Surrendered: A Home REIT tenant is surrendering 100 leases, the group announced today
Home REIT said the buyout deal would provide the company with a “substantial revenue stream from a strong tenant covenant.”
It added that the deal meant that Home REIT was expected to generate “significantly higher” rental income than One CIC’s for the properties, despite a lower par value. The annual rent for the properties used to be £1,227,405 per annum.
It read: “The transaction is in line with AEW’s strategy as an investment manager to stabilize the company’s portfolio. The current occupants of the buildings will not be affected by this transaction.’
Home REIT said it continues to work “constructively” with One CIC to find “sustainable solutions” for the other 234 properties it currently leases from Home REIT.
The transaction reduces Home REIT’s exposure to One CIC from 13.5 percent to 9.5 percent by number of properties and from 14.2 percent to 11.9 percent by contracted rentals.
An investigation by forensic accountants Alvarez & Marsal previously revealed shortcomings in the transparency and due diligence of former investment advisor Alvarium Home Reit Advisors.
In May, Home Reit’s board announced that Knight Frank, the independent real estate appraiser, had terminated its contract to provide valuation services to the group. Jones Lang LaSalle was appointed to replace the company in July.
Last month, the group unveiled plans to seek shareholder approval to drop its social-purpose investment policy during a two- to three-year stabilization period devised by new fund manager, AEW.
This week, Home REIT investors showcased the dramatic change in its business model as it scrambles to prop itself up.
In a near-unanimous vote at a meeting at the city’s office of public relations firm FTI, shareholders approved a plan to shift real estate owners’ focus on owning homes for vulnerable residents, such as the homeless.

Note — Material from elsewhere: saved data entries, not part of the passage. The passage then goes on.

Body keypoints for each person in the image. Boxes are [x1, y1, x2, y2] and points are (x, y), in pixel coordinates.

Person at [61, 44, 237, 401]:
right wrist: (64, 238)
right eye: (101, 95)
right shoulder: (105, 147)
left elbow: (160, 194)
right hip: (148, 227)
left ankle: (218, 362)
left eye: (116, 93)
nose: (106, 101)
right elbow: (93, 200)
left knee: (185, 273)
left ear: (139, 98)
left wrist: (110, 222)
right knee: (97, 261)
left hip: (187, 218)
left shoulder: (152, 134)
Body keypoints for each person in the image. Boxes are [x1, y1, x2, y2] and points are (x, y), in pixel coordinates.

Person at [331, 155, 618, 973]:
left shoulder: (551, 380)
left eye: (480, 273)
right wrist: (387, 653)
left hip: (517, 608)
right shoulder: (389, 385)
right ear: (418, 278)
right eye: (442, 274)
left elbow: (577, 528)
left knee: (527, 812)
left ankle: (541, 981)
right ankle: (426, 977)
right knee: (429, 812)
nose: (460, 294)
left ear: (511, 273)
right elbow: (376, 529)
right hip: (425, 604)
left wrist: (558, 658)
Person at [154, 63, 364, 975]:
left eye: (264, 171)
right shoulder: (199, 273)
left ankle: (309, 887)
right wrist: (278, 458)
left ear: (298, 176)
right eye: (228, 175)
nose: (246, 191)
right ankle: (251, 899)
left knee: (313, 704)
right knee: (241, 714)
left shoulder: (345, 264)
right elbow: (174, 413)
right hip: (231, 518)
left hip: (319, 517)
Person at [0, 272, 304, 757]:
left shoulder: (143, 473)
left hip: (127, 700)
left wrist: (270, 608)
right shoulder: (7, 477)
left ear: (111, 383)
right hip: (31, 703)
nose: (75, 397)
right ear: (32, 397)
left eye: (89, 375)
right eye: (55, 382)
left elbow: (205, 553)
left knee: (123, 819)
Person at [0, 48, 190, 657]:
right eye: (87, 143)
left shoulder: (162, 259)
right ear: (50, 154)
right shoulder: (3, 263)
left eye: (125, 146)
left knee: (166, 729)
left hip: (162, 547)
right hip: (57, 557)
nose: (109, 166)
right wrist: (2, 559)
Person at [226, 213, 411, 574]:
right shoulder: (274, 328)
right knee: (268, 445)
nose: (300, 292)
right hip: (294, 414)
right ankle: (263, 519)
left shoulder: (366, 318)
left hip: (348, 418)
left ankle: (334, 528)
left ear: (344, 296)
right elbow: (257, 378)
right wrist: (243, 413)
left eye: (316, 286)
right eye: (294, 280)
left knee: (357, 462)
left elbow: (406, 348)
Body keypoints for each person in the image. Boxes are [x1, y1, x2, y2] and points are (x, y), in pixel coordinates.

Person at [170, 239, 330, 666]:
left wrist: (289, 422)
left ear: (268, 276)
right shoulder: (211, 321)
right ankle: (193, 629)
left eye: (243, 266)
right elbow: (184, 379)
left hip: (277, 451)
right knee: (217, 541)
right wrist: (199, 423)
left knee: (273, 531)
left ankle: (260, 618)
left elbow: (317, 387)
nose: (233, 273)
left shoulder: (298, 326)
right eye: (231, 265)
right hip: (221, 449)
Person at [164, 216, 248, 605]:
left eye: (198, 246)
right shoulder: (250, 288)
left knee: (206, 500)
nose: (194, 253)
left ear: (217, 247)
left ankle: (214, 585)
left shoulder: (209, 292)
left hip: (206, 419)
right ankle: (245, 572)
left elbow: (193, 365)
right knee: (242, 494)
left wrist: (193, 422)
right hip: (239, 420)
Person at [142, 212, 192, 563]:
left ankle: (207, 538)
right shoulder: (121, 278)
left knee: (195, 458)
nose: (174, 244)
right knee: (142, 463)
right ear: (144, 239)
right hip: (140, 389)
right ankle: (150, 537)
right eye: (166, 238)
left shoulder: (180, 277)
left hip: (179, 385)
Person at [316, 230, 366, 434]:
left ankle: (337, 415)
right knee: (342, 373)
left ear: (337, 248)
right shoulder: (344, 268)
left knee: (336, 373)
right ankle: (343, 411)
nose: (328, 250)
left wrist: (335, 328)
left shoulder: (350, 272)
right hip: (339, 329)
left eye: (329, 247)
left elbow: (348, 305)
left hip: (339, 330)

Instead, the decision would allow the country to invest in all kinds of housing.
The strategy also enables the firm’s investment manager AEW to restructure its portfolio and make lease terms more flexible.
Home REIT previously warned the changes were “urgently” needed after collecting just 7 per cent of the nearly £8.8 million in rent it owed for the May-June period.
The review of its investment ethic comes after the group sold some of its properties to raise cash and stay afloat, with some homes selling for more than 80 percent less than the purchase price.